**Assignment**
Edit the entries below so that "minimum" is replaced with "lowest" and everything else stays the same. Leave the pictures out of your version.

[Chart comprehension data]
-------------------------
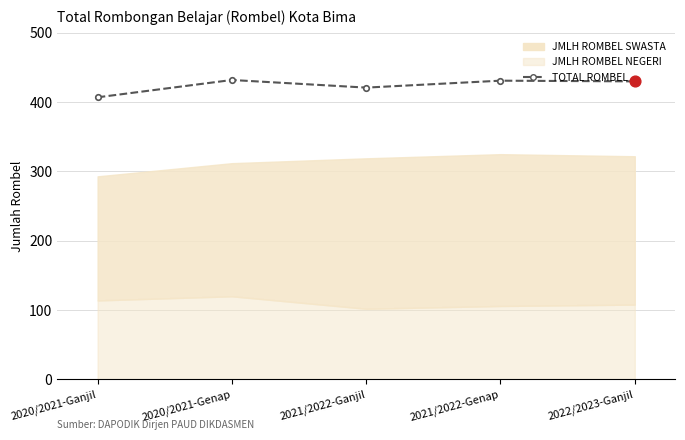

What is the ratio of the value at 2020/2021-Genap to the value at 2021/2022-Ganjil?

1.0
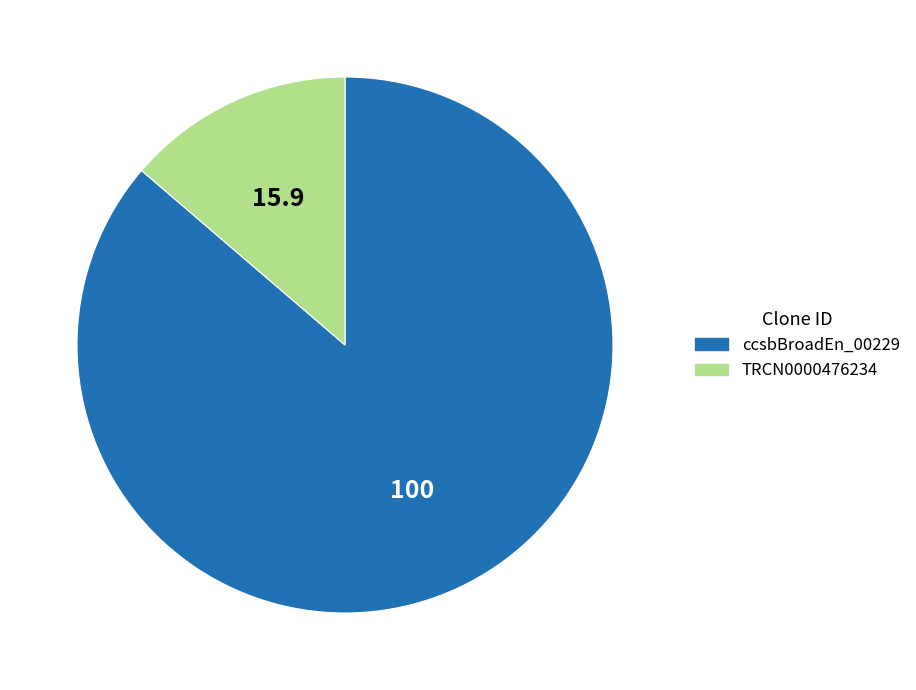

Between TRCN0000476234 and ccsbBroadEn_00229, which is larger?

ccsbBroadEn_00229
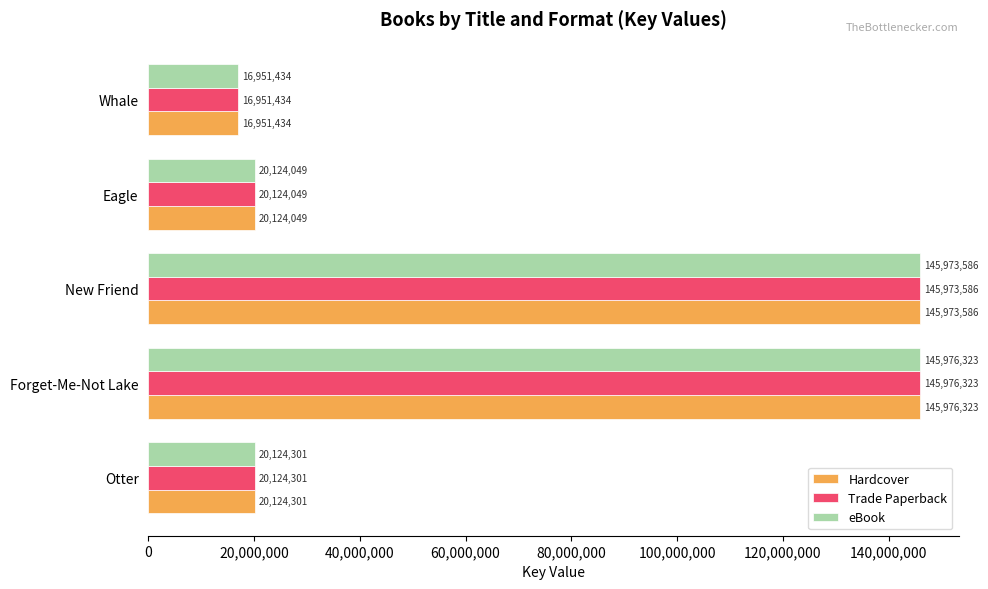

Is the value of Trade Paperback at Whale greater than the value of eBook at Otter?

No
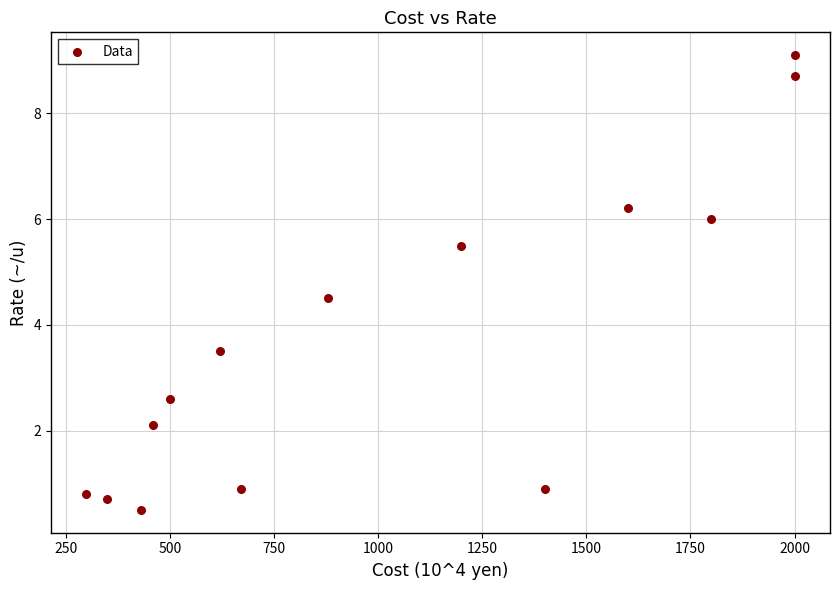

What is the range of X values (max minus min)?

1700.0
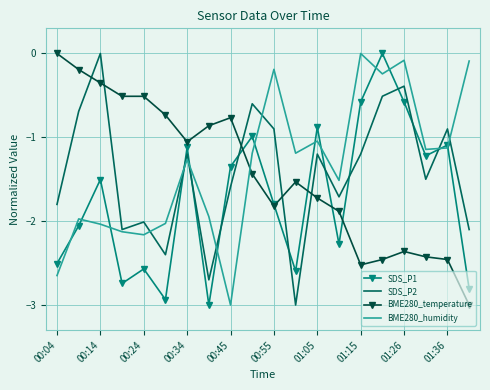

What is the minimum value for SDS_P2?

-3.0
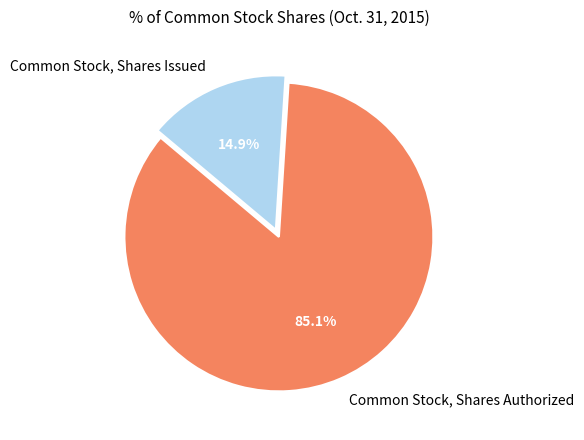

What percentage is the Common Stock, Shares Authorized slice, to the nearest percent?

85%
-------------------------
**Finished task**
What is the ratio of the value at 2020/2021-Genap to the value at 2021/2022-Ganjil?

1.0

Between TRCN0000476234 and ccsbBroadEn_00229, which is larger?

ccsbBroadEn_00229

Is the value of Trade Paperback at Whale greater than the value of eBook at Otter?

No

What is the range of X values (max minus min)?

1700.0

What is the lowest value for SDS_P2?

-3.0

What percentage is the Common Stock, Shares Authorized slice, to the nearest percent?

85%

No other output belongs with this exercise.